** Opening Records shown block **

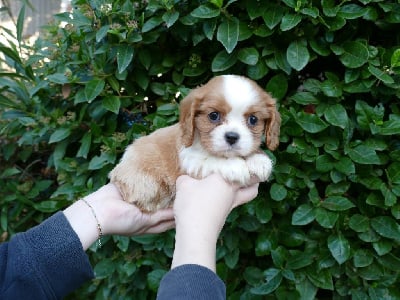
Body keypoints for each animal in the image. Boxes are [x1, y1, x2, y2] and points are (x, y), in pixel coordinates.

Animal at [108, 74, 280, 211]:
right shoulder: (190, 160)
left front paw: (259, 159)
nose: (232, 136)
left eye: (253, 119)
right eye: (213, 116)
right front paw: (234, 166)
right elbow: (211, 160)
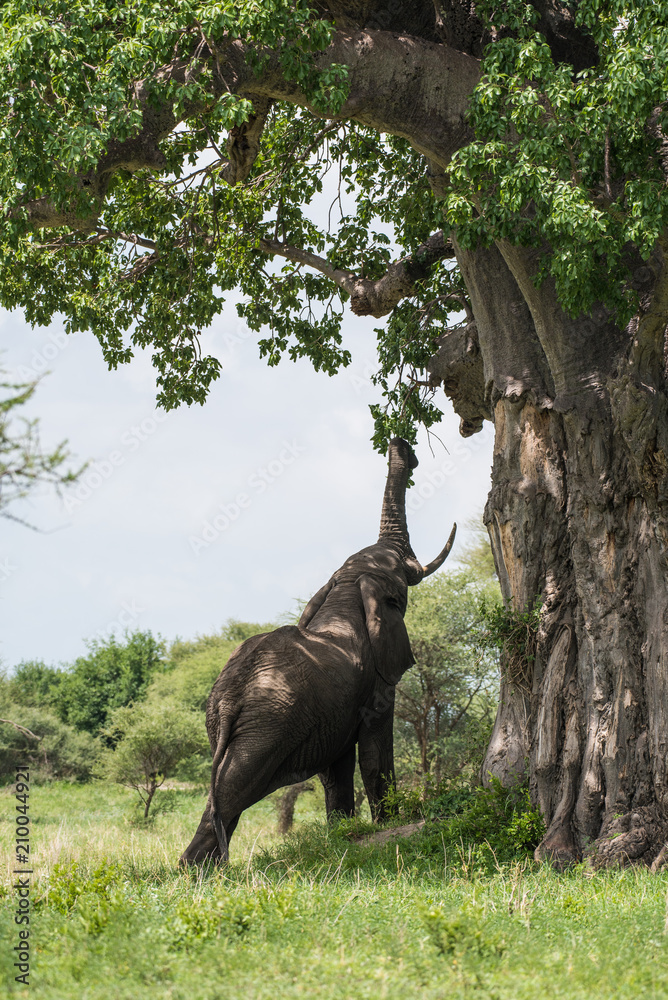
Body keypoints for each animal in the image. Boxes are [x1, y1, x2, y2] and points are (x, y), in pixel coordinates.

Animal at [180, 438, 455, 864]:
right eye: (399, 571)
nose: (404, 449)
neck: (347, 589)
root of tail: (227, 699)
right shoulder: (377, 685)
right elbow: (374, 754)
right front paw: (388, 825)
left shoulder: (333, 712)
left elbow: (336, 771)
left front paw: (342, 834)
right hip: (267, 724)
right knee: (231, 794)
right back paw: (199, 871)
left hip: (225, 724)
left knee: (222, 798)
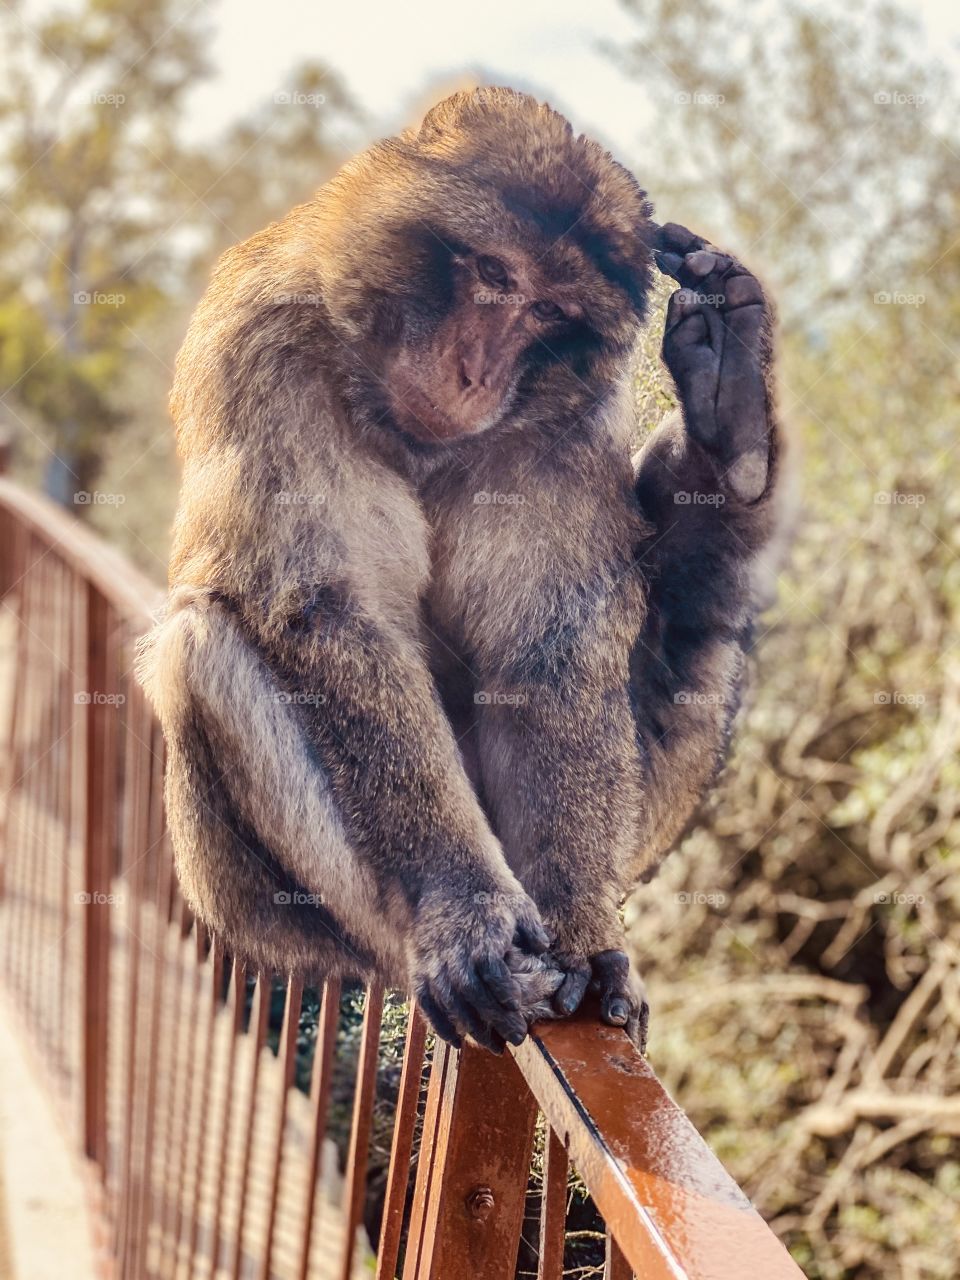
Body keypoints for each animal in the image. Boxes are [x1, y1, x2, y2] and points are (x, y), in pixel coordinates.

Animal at [136, 87, 783, 1055]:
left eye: (550, 312)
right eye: (494, 275)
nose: (478, 373)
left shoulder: (563, 417)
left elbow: (546, 651)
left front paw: (583, 928)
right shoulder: (264, 340)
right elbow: (330, 612)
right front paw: (462, 910)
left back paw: (730, 416)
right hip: (258, 910)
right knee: (205, 642)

** Closing Records shown block **

From the line with "left elbow: (546, 651)" to the final line of the entries above, return every line exactly as written.

left elbow: (546, 651)
left front paw: (583, 928)
right shoulder: (264, 340)
right elbow: (330, 612)
right front paw: (462, 910)
left back paw: (730, 416)
right hip: (258, 910)
right knee: (205, 642)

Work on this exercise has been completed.